NON MAIS je l’envisage d’ici quelques mois. La traite du matin s’effectuera à la même heure qu’actuellement (6 h 30) mais celle du soir sera avancée (15 h au lieu de 17 h 30). Je vais m’associer à un voisin fromager cet automne et cela nous permettra d’avoir davantage de lait chaud à transformer le matin. Ce changement d’horaire permettra aussi au trayeur d’être libéré plus tôt le soir. Les études en fermes expérimentales montrent que l’on peut traire avec un intervalle journalier de 6 h 30 sans perdre de lait, avec un risque de perte de TP limitée. De toute façon, la quantité de lait par vache n’est pas la priorité recherchée dans un système tout herbe comme le mien. Quant à l’éventuelle perte de TP, elle sera compensée par la meilleure valorisation du lait.

 

 

Guillaume Fabre, éleveur en Irlande

 

OUI Nous trayons à 5 h le matin et à 14 h l’après-midi depuis un an. Cela fait un intervalle de 9 h. Beaucoup d’éleveurs pratiquent comme ça en Nouvelle-Zélande. Auparavant, on respectait un intervalle classique de 12 h entre les traites en trayant à 17 h. On finissait le travail vers 19 h 30, et les journées devenaient fatigantes à la longue.

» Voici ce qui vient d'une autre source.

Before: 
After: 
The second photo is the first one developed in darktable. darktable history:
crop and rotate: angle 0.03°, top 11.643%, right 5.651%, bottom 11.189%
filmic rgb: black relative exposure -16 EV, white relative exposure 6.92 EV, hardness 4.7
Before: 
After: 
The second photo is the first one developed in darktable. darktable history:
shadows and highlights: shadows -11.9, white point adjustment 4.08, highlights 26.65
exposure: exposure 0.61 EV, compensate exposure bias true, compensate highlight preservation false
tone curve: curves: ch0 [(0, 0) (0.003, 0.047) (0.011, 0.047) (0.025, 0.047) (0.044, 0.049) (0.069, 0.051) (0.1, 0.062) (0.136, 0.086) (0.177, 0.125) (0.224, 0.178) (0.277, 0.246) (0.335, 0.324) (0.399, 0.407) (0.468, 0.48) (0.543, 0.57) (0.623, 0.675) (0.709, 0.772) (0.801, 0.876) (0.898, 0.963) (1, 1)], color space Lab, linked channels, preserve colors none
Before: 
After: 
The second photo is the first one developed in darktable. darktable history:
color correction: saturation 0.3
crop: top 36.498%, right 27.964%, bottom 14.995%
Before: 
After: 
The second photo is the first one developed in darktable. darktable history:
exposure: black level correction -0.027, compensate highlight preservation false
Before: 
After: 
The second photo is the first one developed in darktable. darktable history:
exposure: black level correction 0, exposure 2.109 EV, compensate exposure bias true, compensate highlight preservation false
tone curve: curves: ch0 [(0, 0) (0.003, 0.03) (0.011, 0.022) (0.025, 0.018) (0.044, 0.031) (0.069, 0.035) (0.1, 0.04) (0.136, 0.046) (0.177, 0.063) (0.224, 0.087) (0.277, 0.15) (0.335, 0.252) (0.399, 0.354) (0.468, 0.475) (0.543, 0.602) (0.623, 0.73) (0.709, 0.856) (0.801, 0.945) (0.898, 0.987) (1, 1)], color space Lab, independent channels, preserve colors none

En resserrant l’intervalle, nous n’avons observé d’impact ni sur la production, ni sur les taux (même moyenne que l’année précédente). Nous n’avons pas non plus constaté davantage de pertes de lait et le troupeau s’est bien habitué à ces nouveaux horaires. Finir la journée à 16 h, c’est vraiment agréable ! Sans compter que proposer à un salarié de travailler de 9 h à 16 h, c’est beaucoup plus vendeur. C’est dommage de ne pas assouplir ses pratiques pour mieux profiter des avantages du métier.

 

 

Jocelyn Monjot, éleveur dans l’Yonne

 

NON Nous préférons maintenir un intervalle de traite proche de 12 h. On démarre à 5 h 30 le matin et 17 h le soir. Chez nous, l’heure de la traite, c’est l’heure de la traite ! Nous sommes en Gaec avec mon épouse et nos horaires sont très rigoureux. En attaquant tôt, nous pouvons prendre le petit-déjeuner en famille avec nos trois enfants avant leur départ pour l’école. Les horaires de traite varient très peu, quels que soient la saison et les travaux à réaliser. Même au moment des semis et des récoltes. Ce fonctionnement nous convient bien en termes d’organisation du travail. Pour les vaches aussi, je pense qu’il vaut mieux privilégier la régularité et des intervalles proches de 12 h pour des questions de production et de santé.